Start of Data shown
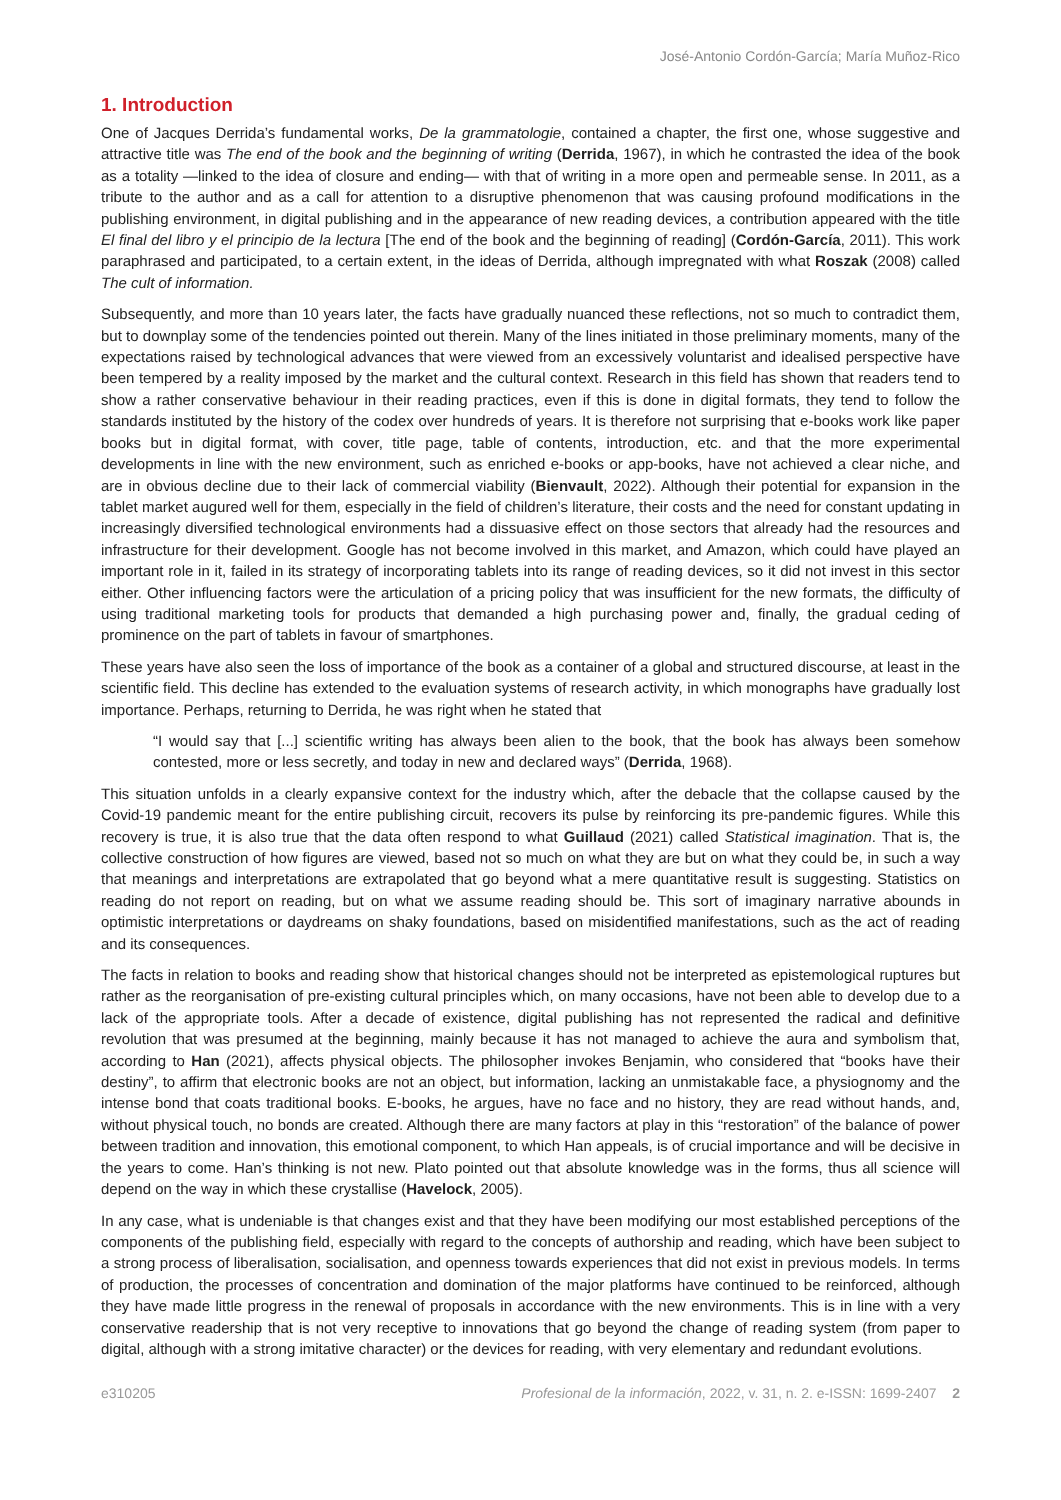José-Antonio Cordón-García; María Muñoz-Rico
1. Introduction
One of Jacques Derrida’s fundamental works, De la grammatologie, contained a chapter, the first one, whose suggestive and attractive title was The end of the book and the beginning of writing (Derrida, 1967), in which he contrasted the idea of the book as a totality —linked to the idea of closure and ending— with that of writing in a more open and permeable sense. In 2011, as a tribute to the author and as a call for attention to a disruptive phenomenon that was causing profound modifications in the publishing environment, in digital publishing and in the appearance of new reading devices, a contribution appeared with the title El final del libro y el principio de la lectura [The end of the book and the beginning of reading] (Cordón-García, 2011). This work paraphrased and participated, to a certain extent, in the ideas of Derrida, although impregnated with what Roszak (2008) called The cult of information.
Subsequently, and more than 10 years later, the facts have gradually nuanced these reflections, not so much to contradict them, but to downplay some of the tendencies pointed out therein. Many of the lines initiated in those preliminary moments, many of the expectations raised by technological advances that were viewed from an excessively voluntarist and idealised perspective have been tempered by a reality imposed by the market and the cultural context. Research in this field has shown that readers tend to show a rather conservative behaviour in their reading practices, even if this is done in digital formats, they tend to follow the standards instituted by the history of the codex over hundreds of years. It is therefore not surprising that e-books work like paper books but in digital format, with cover, title page, table of contents, introduction, etc. and that the more experimental developments in line with the new environment, such as enriched e-books or app-books, have not achieved a clear niche, and are in obvious decline due to their lack of commercial viability (Bienvault, 2022). Although their potential for expansion in the tablet market augured well for them, especially in the field of children’s literature, their costs and the need for constant updating in increasingly diversified technological environments had a dissuasive effect on those sectors that already had the resources and infrastructure for their development. Google has not become involved in this market, and Amazon, which could have played an important role in it, failed in its strategy of incorporating tablets into its range of reading devices, so it did not invest in this sector either. Other influencing factors were the articulation of a pricing policy that was insufficient for the new formats, the difficulty of using traditional marketing tools for products that demanded a high purchasing power and, finally, the gradual ceding of prominence on the part of tablets in favour of smartphones.
These years have also seen the loss of importance of the book as a container of a global and structured discourse, at least in the scientific field. This decline has extended to the evaluation systems of research activity, in which monographs have gradually lost importance. Perhaps, returning to Derrida, he was right when he stated that
“I would say that [...] scientific writing has always been alien to the book, that the book has always been somehow contested, more or less secretly, and today in new and declared ways” (Derrida, 1968).
This situation unfolds in a clearly expansive context for the industry which, after the debacle that the collapse caused by the Covid-19 pandemic meant for the entire publishing circuit, recovers its pulse by reinforcing its pre-pandemic figures. While this recovery is true, it is also true that the data often respond to what Guillaud (2021) called Statistical imagination. That is, the collective construction of how figures are viewed, based not so much on what they are but on what they could be, in such a way that meanings and interpretations are extrapolated that go beyond what a mere quantitative result is suggesting. Statistics on reading do not report on reading, but on what we assume reading should be. This sort of imaginary narrative abounds in optimistic interpretations or daydreams on shaky foundations, based on misidentified manifestations, such as the act of reading and its consequences.
The facts in relation to books and reading show that historical changes should not be interpreted as epistemological ruptures but rather as the reorganisation of pre-existing cultural principles which, on many occasions, have not been able to develop due to a lack of the appropriate tools. After a decade of existence, digital publishing has not represented the radical and definitive revolution that was presumed at the beginning, mainly because it has not managed to achieve the aura and symbolism that, according to Han (2021), affects physical objects. The philosopher invokes Benjamin, who considered that “books have their destiny”, to affirm that electronic books are not an object, but information, lacking an unmistakable face, a physiognomy and the intense bond that coats traditional books. E-books, he argues, have no face and no history, they are read without hands, and, without physical touch, no bonds are created. Although there are many factors at play in this “restoration” of the balance of power between tradition and innovation, this emotional component, to which Han appeals, is of crucial importance and will be decisive in the years to come. Han’s thinking is not new. Plato pointed out that absolute knowledge was in the forms, thus all science will depend on the way in which these crystallise (Havelock, 2005).
In any case, what is undeniable is that changes exist and that they have been modifying our most established perceptions of the components of the publishing field, especially with regard to the concepts of authorship and reading, which have been subject to a strong process of liberalisation, socialisation, and openness towards experiences that did not exist in previous models. In terms of production, the processes of concentration and domination of the major platforms have continued to be reinforced, although they have made little progress in the renewal of proposals in accordance with the new environments. This is in line with a very conservative readership that is not very receptive to innovations that go beyond the change of reading system (from paper to digital, although with a strong imitative character) or the devices for reading, with very elementary and redundant evolutions.
e310205 Profesional de la información, 2022, v. 31, n. 2. e-ISSN: 1699-2407 2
End of Data shown
● Your task
If any image appears in the entries, omit it and return the rest verbatim.

● Final answer
José-Antonio Cordón-García; María Muñoz-Rico
1. Introduction
One of Jacques Derrida’s fundamental works, De la grammatologie, contained a chapter, the first one, whose suggestive and attractive title was The end of the book and the beginning of writing (Derrida, 1967), in which he contrasted the idea of the book as a totality —linked to the idea of closure and ending— with that of writing in a more open and permeable sense. In 2011, as a tribute to the author and as a call for attention to a disruptive phenomenon that was causing profound modifications in the publishing environment, in digital publishing and in the appearance of new reading devices, a contribution appeared with the title El final del libro y el principio de la lectura [The end of the book and the beginning of reading] (Cordón-García, 2011). This work paraphrased and participated, to a certain extent, in the ideas of Derrida, although impregnated with what Roszak (2008) called The cult of information.
Subsequently, and more than 10 years later, the facts have gradually nuanced these reflections, not so much to contradict them, but to downplay some of the tendencies pointed out therein. Many of the lines initiated in those preliminary moments, many of the expectations raised by technological advances that were viewed from an excessively voluntarist and idealised perspective have been tempered by a reality imposed by the market and the cultural context. Research in this field has shown that readers tend to show a rather conservative behaviour in their reading practices, even if this is done in digital formats, they tend to follow the standards instituted by the history of the codex over hundreds of years. It is therefore not surprising that e-books work like paper books but in digital format, with cover, title page, table of contents, introduction, etc. and that the more experimental developments in line with the new environment, such as enriched e-books or app-books, have not achieved a clear niche, and are in obvious decline due to their lack of commercial viability (Bienvault, 2022). Although their potential for expansion in the tablet market augured well for them, especially in the field of children’s literature, their costs and the need for constant updating in increasingly diversified technological environments had a dissuasive effect on those sectors that already had the resources and infrastructure for their development. Google has not become involved in this market, and Amazon, which could have played an important role in it, failed in its strategy of incorporating tablets into its range of reading devices, so it did not invest in this sector either. Other influencing factors were the articulation of a pricing policy that was insufficient for the new formats, the difficulty of using traditional marketing tools for products that demanded a high purchasing power and, finally, the gradual ceding of prominence on the part of tablets in favour of smartphones.
These years have also seen the loss of importance of the book as a container of a global and structured discourse, at least in the scientific field. This decline has extended to the evaluation systems of research activity, in which monographs have gradually lost importance. Perhaps, returning to Derrida, he was right when he stated that
“I would say that [...] scientific writing has always been alien to the book, that the book has always been somehow contested, more or less secretly, and today in new and declared ways” (Derrida, 1968).
This situation unfolds in a clearly expansive context for the industry which, after the debacle that the collapse caused by the Covid-19 pandemic meant for the entire publishing circuit, recovers its pulse by reinforcing its pre-pandemic figures. While this recovery is true, it is also true that the data often respond to what Guillaud (2021) called Statistical imagination. That is, the collective construction of how figures are viewed, based not so much on what they are but on what they could be, in such a way that meanings and interpretations are extrapolated that go beyond what a mere quantitative result is suggesting. Statistics on reading do not report on reading, but on what we assume reading should be. This sort of imaginary narrative abounds in optimistic interpretations or daydreams on shaky foundations, based on misidentified manifestations, such as the act of reading and its consequences.
The facts in relation to books and reading show that historical changes should not be interpreted as epistemological ruptures but rather as the reorganisation of pre-existing cultural principles which, on many occasions, have not been able to develop due to a lack of the appropriate tools. After a decade of existence, digital publishing has not represented the radical and definitive revolution that was presumed at the beginning, mainly because it has not managed to achieve the aura and symbolism that, according to Han (2021), affects physical objects. The philosopher invokes Benjamin, who considered that “books have their destiny”, to affirm that electronic books are not an object, but information, lacking an unmistakable face, a physiognomy and the intense bond that coats traditional books. E-books, he argues, have no face and no history, they are read without hands, and, without physical touch, no bonds are created. Although there are many factors at play in this “restoration” of the balance of power between tradition and innovation, this emotional component, to which Han appeals, is of crucial importance and will be decisive in the years to come. Han’s thinking is not new. Plato pointed out that absolute knowledge was in the forms, thus all science will depend on the way in which these crystallise (Havelock, 2005).
In any case, what is undeniable is that changes exist and that they have been modifying our most established perceptions of the components of the publishing field, especially with regard to the concepts of authorship and reading, which have been subject to a strong process of liberalisation, socialisation, and openness towards experiences that did not exist in previous models. In terms of production, the processes of concentration and domination of the major platforms have continued to be reinforced, although they have made little progress in the renewal of proposals in accordance with the new environments. This is in line with a very conservative readership that is not very receptive to innovations that go beyond the change of reading system (from paper to digital, although with a strong imitative character) or the devices for reading, with very elementary and redundant evolutions.
e310205 Profesional de la información, 2022, v. 31, n. 2. e-ISSN: 1699-2407 2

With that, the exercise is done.